WHAT YOU NEED TO DO: Please write out the text of each entry below word for word. Leave the pictures out of your answer.

RECORDED DATA:
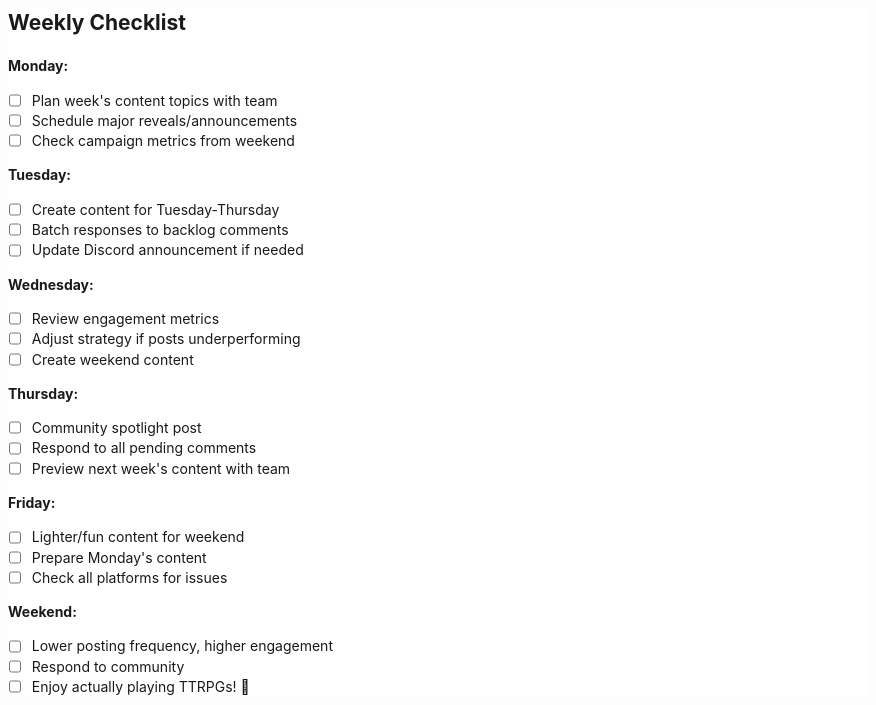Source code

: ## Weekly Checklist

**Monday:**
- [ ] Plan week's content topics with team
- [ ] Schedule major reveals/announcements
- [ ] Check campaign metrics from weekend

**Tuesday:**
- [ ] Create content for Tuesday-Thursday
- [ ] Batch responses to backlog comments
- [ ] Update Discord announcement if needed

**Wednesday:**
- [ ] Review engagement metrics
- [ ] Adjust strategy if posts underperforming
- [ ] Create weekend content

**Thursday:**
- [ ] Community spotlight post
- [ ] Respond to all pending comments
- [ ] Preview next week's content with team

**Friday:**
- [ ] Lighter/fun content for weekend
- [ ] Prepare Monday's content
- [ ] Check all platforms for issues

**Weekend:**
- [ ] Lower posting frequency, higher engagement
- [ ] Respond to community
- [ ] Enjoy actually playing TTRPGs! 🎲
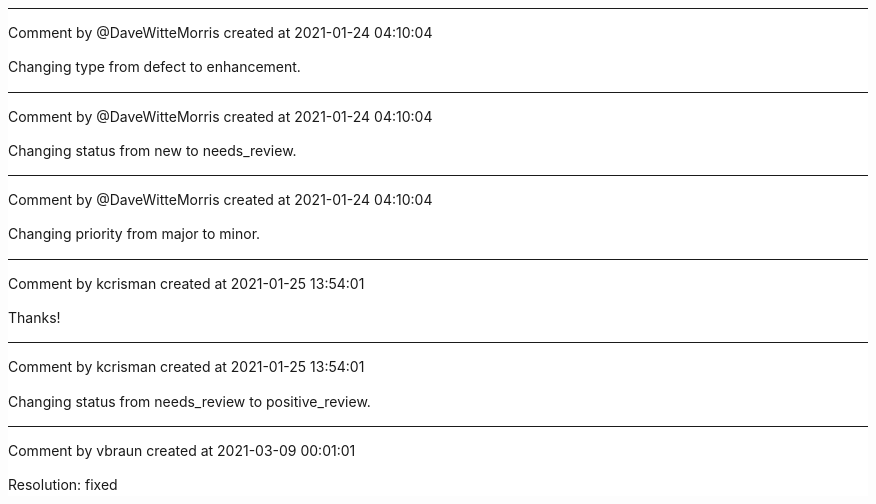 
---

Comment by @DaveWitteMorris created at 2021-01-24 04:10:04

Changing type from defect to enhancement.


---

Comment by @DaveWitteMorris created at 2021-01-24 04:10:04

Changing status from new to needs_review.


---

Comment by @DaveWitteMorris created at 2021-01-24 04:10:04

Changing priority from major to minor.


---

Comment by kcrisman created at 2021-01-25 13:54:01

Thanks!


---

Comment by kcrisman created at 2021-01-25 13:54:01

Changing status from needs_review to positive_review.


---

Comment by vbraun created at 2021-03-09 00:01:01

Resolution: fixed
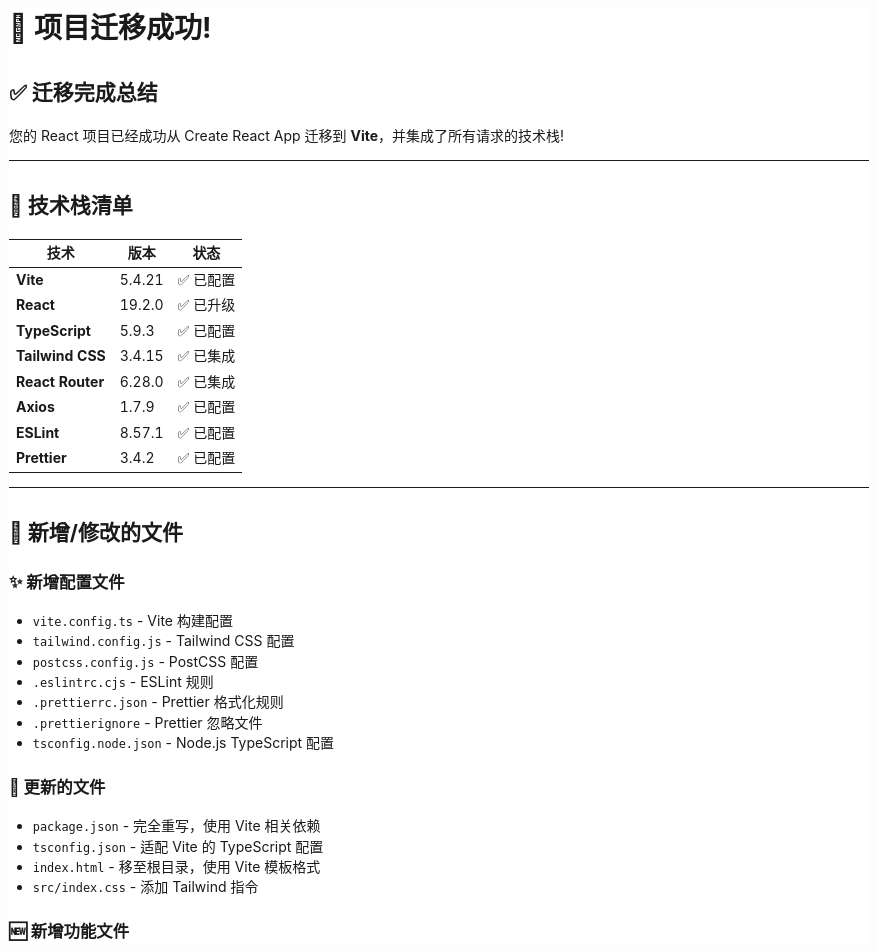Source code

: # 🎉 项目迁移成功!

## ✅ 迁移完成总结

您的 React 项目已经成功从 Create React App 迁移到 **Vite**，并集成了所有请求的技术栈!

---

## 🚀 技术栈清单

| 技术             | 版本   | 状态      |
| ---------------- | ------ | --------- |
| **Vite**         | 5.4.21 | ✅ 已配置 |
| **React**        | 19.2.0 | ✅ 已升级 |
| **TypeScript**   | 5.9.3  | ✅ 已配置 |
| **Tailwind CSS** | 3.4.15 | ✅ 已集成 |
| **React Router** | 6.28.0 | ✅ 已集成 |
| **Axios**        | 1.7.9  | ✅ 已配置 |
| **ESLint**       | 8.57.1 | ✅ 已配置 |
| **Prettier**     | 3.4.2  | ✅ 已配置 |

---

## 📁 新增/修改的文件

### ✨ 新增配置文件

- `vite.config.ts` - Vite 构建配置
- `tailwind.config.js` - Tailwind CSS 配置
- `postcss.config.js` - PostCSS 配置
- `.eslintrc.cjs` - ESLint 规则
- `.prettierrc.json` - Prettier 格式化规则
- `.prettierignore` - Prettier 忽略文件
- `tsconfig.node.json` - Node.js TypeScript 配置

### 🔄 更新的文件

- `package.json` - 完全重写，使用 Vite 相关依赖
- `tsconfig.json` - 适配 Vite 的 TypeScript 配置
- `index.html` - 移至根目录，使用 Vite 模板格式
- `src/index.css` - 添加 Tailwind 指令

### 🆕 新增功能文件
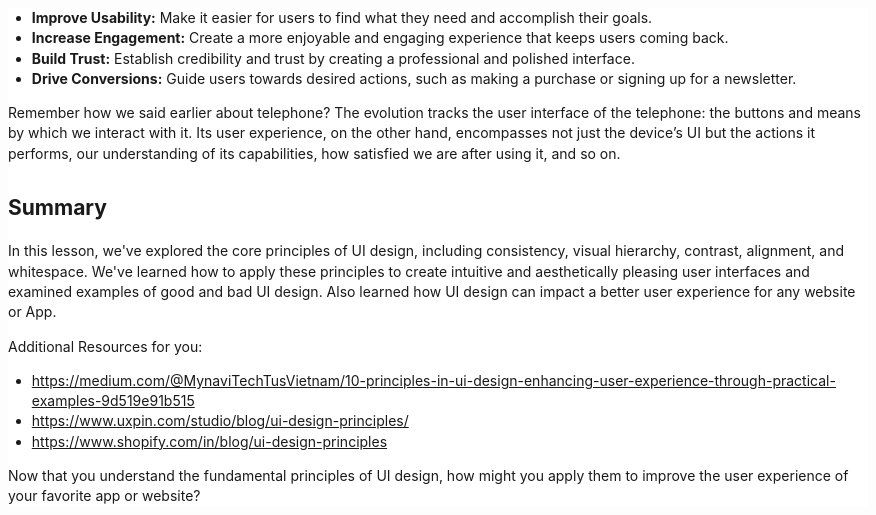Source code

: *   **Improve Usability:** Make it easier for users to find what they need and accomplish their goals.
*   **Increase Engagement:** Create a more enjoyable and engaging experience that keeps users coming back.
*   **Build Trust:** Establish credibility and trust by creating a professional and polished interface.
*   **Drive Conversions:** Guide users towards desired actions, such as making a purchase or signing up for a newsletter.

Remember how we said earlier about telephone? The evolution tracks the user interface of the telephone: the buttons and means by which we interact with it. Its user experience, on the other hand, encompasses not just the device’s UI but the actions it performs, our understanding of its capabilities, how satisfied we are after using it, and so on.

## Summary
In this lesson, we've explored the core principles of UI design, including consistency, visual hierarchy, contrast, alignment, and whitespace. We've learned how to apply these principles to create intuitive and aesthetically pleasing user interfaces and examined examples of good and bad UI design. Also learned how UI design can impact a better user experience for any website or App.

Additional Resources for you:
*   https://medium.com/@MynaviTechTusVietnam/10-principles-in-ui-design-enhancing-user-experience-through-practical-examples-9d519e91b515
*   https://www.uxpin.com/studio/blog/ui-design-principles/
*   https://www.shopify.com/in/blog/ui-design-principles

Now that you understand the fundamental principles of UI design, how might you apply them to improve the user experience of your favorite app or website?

OUTPUT:
Source code

: ## Weekly Checklist

**Monday:**
- [ ] Plan week's content topics with team
- [ ] Schedule major reveals/announcements
- [ ] Check campaign metrics from weekend

**Tuesday:**
- [ ] Create content for Tuesday-Thursday
- [ ] Batch responses to backlog comments
- [ ] Update Discord announcement if needed

**Wednesday:**
- [ ] Review engagement metrics
- [ ] Adjust strategy if posts underperforming
- [ ] Create weekend content

**Thursday:**
- [ ] Community spotlight post
- [ ] Respond to all pending comments
- [ ] Preview next week's content with team

**Friday:**
- [ ] Lighter/fun content for weekend
- [ ] Prepare Monday's content
- [ ] Check all platforms for issues

**Weekend:**
- [ ] Lower posting frequency, higher engagement
- [ ] Respond to community
- [ ] Enjoy actually playing TTRPGs! 🎲
---

Comment by @DaveWitteMorris created at 2021-01-24 04:10:04

Changing type from defect to enhancement.


---

Comment by @DaveWitteMorris created at 2021-01-24 04:10:04

Changing status from new to needs_review.


---

Comment by @DaveWitteMorris created at 2021-01-24 04:10:04

Changing priority from major to minor.


---

Comment by kcrisman created at 2021-01-25 13:54:01

Thanks!


---

Comment by kcrisman created at 2021-01-25 13:54:01

Changing status from needs_review to positive_review.


---

Comment by vbraun created at 2021-03-09 00:01:01

Resolution: fixed
Source code

: # 🎉 项目迁移成功!

## ✅ 迁移完成总结

您的 React 项目已经成功从 Create React App 迁移到 **Vite**，并集成了所有请求的技术栈!

---

## 🚀 技术栈清单

| 技术             | 版本   | 状态      |
| ---------------- | ------ | --------- |
| **Vite**         | 5.4.21 | ✅ 已配置 |
| **React**        | 19.2.0 | ✅ 已升级 |
| **TypeScript**   | 5.9.3  | ✅ 已配置 |
| **Tailwind CSS** | 3.4.15 | ✅ 已集成 |
| **React Router** | 6.28.0 | ✅ 已集成 |
| **Axios**        | 1.7.9  | ✅ 已配置 |
| **ESLint**       | 8.57.1 | ✅ 已配置 |
| **Prettier**     | 3.4.2  | ✅ 已配置 |

---

## 📁 新增/修改的文件

### ✨ 新增配置文件

- `vite.config.ts` - Vite 构建配置
- `tailwind.config.js` - Tailwind CSS 配置
- `postcss.config.js` - PostCSS 配置
- `.eslintrc.cjs` - ESLint 规则
- `.prettierrc.json` - Prettier 格式化规则
- `.prettierignore` - Prettier 忽略文件
- `tsconfig.node.json` - Node.js TypeScript 配置

### 🔄 更新的文件

- `package.json` - 完全重写，使用 Vite 相关依赖
- `tsconfig.json` - 适配 Vite 的 TypeScript 配置
- `index.html` - 移至根目录，使用 Vite 模板格式
- `src/index.css` - 添加 Tailwind 指令

### 🆕 新增功能文件
Source code

: *   **Improve Usability:** Make it easier for users to find what they need and accomplish their goals.
*   **Increase Engagement:** Create a more enjoyable and engaging experience that keeps users coming back.
*   **Build Trust:** Establish credibility and trust by creating a professional and polished interface.
*   **Drive Conversions:** Guide users towards desired actions, such as making a purchase or signing up for a newsletter.

Remember how we said earlier about telephone? The evolution tracks the user interface of the telephone: the buttons and means by which we interact with it. Its user experience, on the other hand, encompasses not just the device’s UI but the actions it performs, our understanding of its capabilities, how satisfied we are after using it, and so on.

## Summary
In this lesson, we've explored the core principles of UI design, including consistency, visual hierarchy, contrast, alignment, and whitespace. We've learned how to apply these principles to create intuitive and aesthetically pleasing user interfaces and examined examples of good and bad UI design. Also learned how UI design can impact a better user experience for any website or App.

Additional Resources for you:
*   https://medium.com/@MynaviTechTusVietnam/10-principles-in-ui-design-enhancing-user-experience-through-practical-examples-9d519e91b515
*   https://www.uxpin.com/studio/blog/ui-design-principles/
*   https://www.shopify.com/in/blog/ui-design-principles

Now that you understand the fundamental principles of UI design, how might you apply them to improve the user experience of your favorite app or website?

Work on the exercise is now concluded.